General Motors (NYSE:GM) has set sights on producing more than 9.8 million vehicles in 2016 and exceeding the record it set in 2015. From the fundamental baseline, GM is strong and growing stronger. Its core business dynamics are excellent. The price to earnings ratio is a reasonable 5.25, and experts have rated the stock as a buy for 2016. In addition, we believe the stock merits a deeper look for SA readers.
The Core and Risks
GM's core business is building vehicles for public transit, commercial uses, and private automobile ownership. Threats to GM's future do come from alternatives to car ownership as ride share technologies like Uber gain traction. Another market development to watch is autonomous driver technology, which could result in cars delivered to a customer's door for temporary usage. GM addresses these issues head-on below.
The China Factor
GM has a bold plan for China, which holds vast potential for sales and luxury car ownership. The company plans to roll out as many as 60 new models before 2020 and bring all of its major brands fully into the China markets. GM will spend a lot of development resources on technology that connects the vehicle to the Internet and other systems. They will also develop products aimed at the unique and crowded conditions of China's roads, such as collision avoidance and autonomous operation features. Foremost, the company will add Green vehicles to combat the growing concern in China about automobiles and air pollution.

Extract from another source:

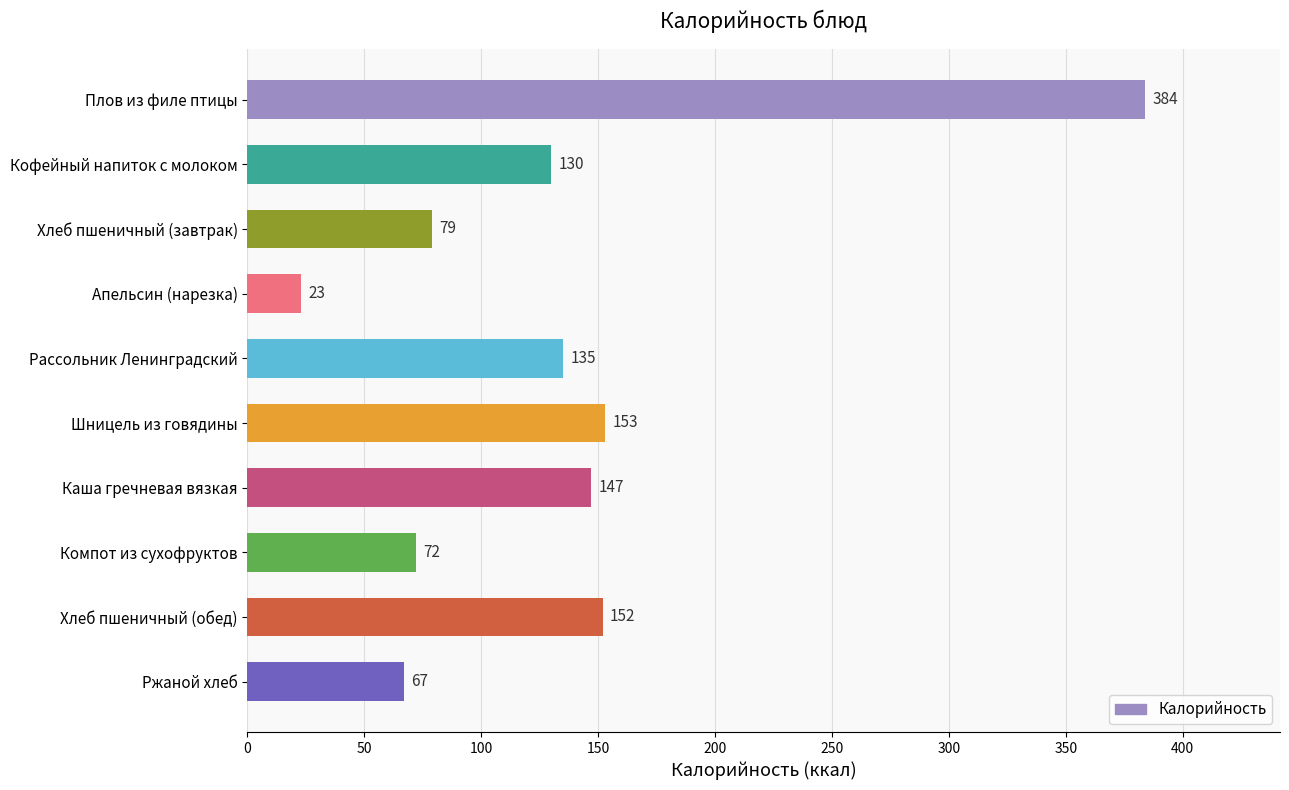

Reading bottom to top, list all the values displayed in this chart.

Ржаной хлеб=67	Хлеб пшеничный (обед)=152	Компот из сухофруктов=72	Каша гречневая вязкая=147	Шницель из говядины=153	Рассольник Ленинградский=135	Апельсин (нарезка)=23	Хлеб пшеничный (завтрак)=79	Кофейный напиток с молоком=130	Плов из филе птицы=384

Pollution As An Added Driver
In China, vehicles contribute to massive air pollution in large cities, including the capital region. The situation has caused closures for health hazards. In a new anti-pollution business environment, GM's work with electric and hybrid vehicles could continue to reap competitive benefits. The Chinese government offers exceptional incentives for the purchase of electric and other non-polluting vehicles.
The Lyft Factor
GM has an investment position in Lyft, which could translate into dominant ownership. Lyft has shown growth and signs of continuing growth. Lyft is an alternative to car ownership, and GM could capitalize as the supplier of the vehicle fleets. While Lyft may discourage car ownership, it encourages vehicle usage among an active consumer group.
Favorable Comparison With Competitors
The Company earned a record $9.7 billion in 2015 or $5.91 per share. This was up 246% from 2014, which saw $2.8 billion in earnings and $1.65 per share. GM's earnings per share stands out as superior to competitors and the industry average of 9.3. This commends the stock's buy recommendations, including from UBS and Credit Suisse analysts, in the past twelve months.
Conclusion: Buying Opportunity
For the past year, the stock showed high of about $38 and low at approximately $24. In recent months, the stock has hovered in the area of $30 per share; it is an excellent choice for a buy in 2016.
The price is quite favorable to earnings, and as events in the world continue to depress gasoline prices, and governments increase support for nonpolluting vehicles, GM could enjoy tremendous growth in China, India, and US markets.
Disclosure: I/we have no positions in any stocks mentioned, and no plans to initiate any positions within the next 72 hours.
I wrote this article myself, and it expresses my own opinions. I am not receiving compensation for it (other than from Seeking Alpha). I have no business relationship with any company whose stock is mentioned in this article.